Pour atténuer l’effet du jeun, j’allais avec mes amis me baigner dans la rivière dont l’eau coulait tout au long de l’année. Son eau rafraîchissait nos corps, on y passait quelques heures ensemble en essayant de tenir le coup. Nous nous faisions une rude concurrence de terminer la journée sans manger. Certains ne pouvaient supporter l’épreuve, alors ils se désaltéraient et mangeaient ce qu’ils pouvaient trouver comme baies et racines comestibles. D’autres résistaient et gagnaient le pari.

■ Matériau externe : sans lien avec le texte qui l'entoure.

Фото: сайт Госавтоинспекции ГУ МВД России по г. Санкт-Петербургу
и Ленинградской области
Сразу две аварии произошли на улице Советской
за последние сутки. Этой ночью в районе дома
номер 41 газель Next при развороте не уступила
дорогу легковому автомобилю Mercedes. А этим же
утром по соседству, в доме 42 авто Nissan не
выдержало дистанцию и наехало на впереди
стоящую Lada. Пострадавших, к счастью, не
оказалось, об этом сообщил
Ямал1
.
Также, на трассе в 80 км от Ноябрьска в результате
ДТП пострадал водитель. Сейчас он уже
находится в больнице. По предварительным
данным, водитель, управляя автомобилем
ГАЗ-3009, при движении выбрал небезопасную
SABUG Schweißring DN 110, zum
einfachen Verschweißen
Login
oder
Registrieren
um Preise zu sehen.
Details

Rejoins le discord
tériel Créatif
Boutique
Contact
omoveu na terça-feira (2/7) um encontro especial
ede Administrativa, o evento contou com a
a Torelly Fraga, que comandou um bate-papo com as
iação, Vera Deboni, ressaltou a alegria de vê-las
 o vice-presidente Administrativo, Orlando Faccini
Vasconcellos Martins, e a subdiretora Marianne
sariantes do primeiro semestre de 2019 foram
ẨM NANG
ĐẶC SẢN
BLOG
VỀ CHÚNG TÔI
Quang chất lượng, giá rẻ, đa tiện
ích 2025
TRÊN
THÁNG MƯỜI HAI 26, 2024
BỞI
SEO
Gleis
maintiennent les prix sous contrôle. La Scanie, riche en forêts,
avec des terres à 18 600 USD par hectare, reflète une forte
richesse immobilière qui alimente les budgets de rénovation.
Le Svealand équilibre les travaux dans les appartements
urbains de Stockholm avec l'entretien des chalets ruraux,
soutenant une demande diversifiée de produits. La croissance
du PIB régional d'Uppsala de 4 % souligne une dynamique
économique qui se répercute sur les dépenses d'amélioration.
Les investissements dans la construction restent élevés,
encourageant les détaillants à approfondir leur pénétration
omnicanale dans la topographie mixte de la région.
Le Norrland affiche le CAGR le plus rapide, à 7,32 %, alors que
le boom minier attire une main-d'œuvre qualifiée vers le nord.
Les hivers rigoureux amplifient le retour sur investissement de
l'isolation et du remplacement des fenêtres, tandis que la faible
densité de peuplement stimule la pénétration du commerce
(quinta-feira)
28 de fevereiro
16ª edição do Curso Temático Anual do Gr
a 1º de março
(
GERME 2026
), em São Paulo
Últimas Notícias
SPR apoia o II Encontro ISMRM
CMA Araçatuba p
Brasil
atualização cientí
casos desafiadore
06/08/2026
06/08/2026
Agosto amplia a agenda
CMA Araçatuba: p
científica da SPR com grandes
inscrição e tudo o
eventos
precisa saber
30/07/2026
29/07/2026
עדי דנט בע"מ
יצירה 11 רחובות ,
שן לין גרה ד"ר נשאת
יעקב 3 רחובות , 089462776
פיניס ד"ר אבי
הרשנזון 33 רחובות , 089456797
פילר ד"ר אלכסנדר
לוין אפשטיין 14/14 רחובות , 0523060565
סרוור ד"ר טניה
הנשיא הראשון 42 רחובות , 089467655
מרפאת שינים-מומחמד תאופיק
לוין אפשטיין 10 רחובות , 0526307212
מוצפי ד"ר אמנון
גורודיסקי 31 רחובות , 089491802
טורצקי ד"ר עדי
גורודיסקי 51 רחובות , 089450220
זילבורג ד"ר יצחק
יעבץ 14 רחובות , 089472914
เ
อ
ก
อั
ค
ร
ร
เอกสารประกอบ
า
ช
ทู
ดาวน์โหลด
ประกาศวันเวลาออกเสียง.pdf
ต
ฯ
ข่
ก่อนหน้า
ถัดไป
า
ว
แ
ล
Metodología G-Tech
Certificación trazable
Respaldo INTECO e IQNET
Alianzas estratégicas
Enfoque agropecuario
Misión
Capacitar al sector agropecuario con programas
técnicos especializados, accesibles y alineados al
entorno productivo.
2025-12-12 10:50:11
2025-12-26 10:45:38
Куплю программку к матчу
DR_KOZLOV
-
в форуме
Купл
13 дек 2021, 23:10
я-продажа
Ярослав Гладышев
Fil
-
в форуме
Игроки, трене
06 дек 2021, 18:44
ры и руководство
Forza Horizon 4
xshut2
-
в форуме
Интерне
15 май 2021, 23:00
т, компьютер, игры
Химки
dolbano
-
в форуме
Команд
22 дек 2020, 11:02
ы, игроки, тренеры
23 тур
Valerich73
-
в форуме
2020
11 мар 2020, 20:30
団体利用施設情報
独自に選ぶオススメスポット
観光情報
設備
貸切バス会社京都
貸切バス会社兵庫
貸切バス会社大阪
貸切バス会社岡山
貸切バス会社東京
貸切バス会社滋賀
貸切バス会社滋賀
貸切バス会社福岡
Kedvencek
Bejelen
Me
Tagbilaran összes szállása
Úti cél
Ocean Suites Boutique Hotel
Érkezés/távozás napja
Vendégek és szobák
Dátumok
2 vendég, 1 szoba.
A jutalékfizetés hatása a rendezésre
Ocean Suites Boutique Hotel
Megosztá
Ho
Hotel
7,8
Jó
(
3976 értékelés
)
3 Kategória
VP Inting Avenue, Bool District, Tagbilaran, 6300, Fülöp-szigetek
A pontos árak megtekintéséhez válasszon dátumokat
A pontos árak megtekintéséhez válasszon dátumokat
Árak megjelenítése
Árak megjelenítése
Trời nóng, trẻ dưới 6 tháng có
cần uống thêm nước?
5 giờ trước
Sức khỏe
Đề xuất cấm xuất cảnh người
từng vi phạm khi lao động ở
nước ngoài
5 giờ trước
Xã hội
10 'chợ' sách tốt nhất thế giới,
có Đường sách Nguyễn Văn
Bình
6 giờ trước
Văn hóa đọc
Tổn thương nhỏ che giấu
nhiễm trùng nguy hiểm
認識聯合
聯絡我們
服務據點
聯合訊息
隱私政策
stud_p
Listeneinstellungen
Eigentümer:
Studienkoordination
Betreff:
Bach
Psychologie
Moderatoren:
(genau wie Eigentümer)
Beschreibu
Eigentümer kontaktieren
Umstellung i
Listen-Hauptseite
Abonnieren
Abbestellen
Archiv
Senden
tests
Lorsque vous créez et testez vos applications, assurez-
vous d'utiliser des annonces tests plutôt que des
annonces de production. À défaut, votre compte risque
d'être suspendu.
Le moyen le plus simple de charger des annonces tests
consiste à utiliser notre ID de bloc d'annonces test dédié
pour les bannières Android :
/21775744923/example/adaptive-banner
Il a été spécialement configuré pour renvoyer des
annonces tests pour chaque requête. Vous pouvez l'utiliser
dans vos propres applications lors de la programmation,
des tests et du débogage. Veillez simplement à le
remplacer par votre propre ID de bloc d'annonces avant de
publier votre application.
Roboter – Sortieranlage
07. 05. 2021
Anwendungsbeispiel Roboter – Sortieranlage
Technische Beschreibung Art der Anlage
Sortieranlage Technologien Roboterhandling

Nous attendions le jour de l’Aïd avec impatience pour déguster les dattes que nos parents achetaient spécialement pour ce jour ainsi que le pain boulanger et les figues sèches. Pour ce qui des vêtements de l’Aïd, mieux vaut ne pas en parler. Les enfants des familles aisées sortent, ce jour, avec deux pièces, soit un pantalon et une chemise, et des sandales en plastique dans le meilleur des cas. Pour moi, un pantalon rapiécé et des claquettes en plastique étaient largement suffisants, j’en étais très satisfait même.»
Notre ami M’hamed nous fait rappeler l’amertume de la vie d’autrefois, il avoue qu’il a rarement mangé à sa faim, qu’il n’a jamais connu l’oisiveté, qu’il ne s’est jamais non plus délecté des habits neufs. À travers son récit, transparait encore l’envie inassouvie d’un jeune garçon très pauvre. Lui qui ne connaissait ni «bourak», ni «kalb ellouz», ni «z’labia» ne semble pas pour autant regretter son passé. Bien au contraire, il l’assume avec fierté. La fierté des hommes qui ne sont pas guidés par leur ventre.